ALHR President Kerry Weste said, “ALHR is concerned that the Bill is inconsistent with international human rights law standards. Its application to children under the age of 12 may violate Australia’s obligations to act in the best interests of the child and protect children’s rights to non-discrimination, health and development under the UN Convention on the Rights of the Child. We also consider the Bill inconsistent with the Convention on the Elimination of All Forms of Discrimination Against Women (“CEDAW”) and the Universal Declaration of Human Rights (UDHR).”

“In justifying that her Bill is compatible with human rights, Senator Chandler cites Article 10(g) of CEDAW” which requires States to take all appropriate measures to eliminate discrimination against women in order to ensure them equal rights with men in the field of education, including to ensure, “The same opportunities to participate actively in sports and physical education.” “CEDAW,“ Ms Weste notes, “does not exclude trans women.” 
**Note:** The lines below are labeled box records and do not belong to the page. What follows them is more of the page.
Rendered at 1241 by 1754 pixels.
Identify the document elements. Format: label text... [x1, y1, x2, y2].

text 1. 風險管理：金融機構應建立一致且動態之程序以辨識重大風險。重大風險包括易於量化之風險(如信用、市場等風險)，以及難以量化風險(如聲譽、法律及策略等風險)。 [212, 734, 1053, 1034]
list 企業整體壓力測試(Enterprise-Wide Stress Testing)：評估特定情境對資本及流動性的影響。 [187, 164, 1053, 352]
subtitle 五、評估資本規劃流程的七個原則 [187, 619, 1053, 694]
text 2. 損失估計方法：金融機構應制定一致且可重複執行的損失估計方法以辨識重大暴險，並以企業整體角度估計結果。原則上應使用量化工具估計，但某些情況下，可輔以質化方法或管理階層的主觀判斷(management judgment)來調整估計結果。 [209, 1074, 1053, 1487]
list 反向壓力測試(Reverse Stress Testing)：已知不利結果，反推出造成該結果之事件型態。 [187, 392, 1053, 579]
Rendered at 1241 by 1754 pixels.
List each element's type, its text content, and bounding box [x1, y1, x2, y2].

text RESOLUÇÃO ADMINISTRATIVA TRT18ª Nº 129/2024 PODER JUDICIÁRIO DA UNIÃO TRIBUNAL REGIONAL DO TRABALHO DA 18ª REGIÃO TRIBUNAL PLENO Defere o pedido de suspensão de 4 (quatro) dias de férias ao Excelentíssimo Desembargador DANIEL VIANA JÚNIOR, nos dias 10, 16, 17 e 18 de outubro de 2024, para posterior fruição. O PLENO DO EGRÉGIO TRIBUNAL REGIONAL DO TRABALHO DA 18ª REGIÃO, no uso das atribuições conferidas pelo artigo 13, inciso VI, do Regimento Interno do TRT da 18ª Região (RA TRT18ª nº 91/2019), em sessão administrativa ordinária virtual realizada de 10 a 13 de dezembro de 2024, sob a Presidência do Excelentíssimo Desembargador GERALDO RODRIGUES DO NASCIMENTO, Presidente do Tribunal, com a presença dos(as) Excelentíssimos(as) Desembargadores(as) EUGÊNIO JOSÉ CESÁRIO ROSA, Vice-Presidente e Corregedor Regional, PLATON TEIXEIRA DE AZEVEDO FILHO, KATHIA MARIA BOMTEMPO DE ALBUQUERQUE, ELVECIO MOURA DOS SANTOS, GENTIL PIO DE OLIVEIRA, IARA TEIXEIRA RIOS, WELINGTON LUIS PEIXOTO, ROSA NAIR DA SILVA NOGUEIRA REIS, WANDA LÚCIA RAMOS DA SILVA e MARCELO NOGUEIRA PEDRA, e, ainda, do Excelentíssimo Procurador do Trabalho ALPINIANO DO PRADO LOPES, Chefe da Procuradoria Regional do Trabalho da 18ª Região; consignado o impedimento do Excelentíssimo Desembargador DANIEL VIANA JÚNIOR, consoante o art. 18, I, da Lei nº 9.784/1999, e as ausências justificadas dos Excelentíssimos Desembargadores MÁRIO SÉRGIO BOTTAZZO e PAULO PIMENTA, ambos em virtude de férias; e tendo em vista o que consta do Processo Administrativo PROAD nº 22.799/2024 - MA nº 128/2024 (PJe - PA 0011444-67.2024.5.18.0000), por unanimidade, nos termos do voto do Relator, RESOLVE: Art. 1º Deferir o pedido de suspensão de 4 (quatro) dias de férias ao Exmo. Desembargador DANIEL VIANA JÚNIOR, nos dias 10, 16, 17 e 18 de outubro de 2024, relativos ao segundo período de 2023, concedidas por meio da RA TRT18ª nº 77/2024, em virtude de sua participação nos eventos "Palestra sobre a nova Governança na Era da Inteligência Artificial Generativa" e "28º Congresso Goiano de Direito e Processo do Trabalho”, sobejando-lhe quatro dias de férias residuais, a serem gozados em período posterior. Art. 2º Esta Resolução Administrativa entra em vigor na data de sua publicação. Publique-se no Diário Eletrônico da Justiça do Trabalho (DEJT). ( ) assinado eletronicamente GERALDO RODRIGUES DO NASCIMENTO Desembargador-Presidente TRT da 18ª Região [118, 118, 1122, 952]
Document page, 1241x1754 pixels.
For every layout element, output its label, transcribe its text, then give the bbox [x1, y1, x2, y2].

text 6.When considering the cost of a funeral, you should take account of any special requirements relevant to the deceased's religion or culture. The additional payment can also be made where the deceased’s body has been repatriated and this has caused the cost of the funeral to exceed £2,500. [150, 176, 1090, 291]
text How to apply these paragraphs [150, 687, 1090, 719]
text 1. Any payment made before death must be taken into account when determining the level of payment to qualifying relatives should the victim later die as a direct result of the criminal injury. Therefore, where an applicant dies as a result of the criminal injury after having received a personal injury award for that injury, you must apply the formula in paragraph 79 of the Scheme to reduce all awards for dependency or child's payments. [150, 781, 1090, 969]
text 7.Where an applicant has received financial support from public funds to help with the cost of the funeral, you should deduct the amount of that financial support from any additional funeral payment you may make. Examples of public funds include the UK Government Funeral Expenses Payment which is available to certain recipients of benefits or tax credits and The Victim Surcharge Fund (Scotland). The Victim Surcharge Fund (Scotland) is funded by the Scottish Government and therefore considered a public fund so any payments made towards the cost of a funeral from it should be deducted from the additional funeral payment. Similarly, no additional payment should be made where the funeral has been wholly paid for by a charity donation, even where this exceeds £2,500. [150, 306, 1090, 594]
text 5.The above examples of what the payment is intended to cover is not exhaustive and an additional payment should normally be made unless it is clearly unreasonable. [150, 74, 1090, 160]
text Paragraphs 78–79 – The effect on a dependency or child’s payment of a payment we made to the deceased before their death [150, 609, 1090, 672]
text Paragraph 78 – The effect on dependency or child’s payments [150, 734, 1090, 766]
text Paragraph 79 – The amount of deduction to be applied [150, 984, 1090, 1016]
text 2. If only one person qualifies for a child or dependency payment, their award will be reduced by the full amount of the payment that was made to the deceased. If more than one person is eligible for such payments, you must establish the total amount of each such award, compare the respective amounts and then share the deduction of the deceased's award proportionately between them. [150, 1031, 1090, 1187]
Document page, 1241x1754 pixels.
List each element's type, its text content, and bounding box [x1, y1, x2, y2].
Protections afforded to transgender people in Australia were introduced in the 2013 amendment to the Sex Discrimination Act 1984 (Cth). Ms Weste explained, “These protections accord with Australia’s obligations as a signatory to the UDHR, pursuant to which all people, irrespective of sex, sexual orientation, gender identity or intersex status, are entitled to enjoy the protections including the right to be free from discrimination.” 

“Tellingly, when quoting Article 10 in the Bill’s Explanatory Memorandum, Senator Chandler omits the words “in the field of education”, falsely giving Article 10 the appearance of having broader application. For Senator Chandler to cherry pick provisions of the CEDAW while ignoring other key international human rights principles is misleading. At best, this shows a concerning misunderstanding of the indivisibility of human rights. At worst, it is a deliberate misappropriation of a human rights instrument in pursuit of an unnecessary and harmful reform agenda which is contrary to Australia’s international obligations.

ALHR urges all members of parliament and the Senate to reject this Bill in its entirety. We call on Prime Minister Morrison to retract his description of a Bill that legalises discrimination against vulnerable children as “terrific.”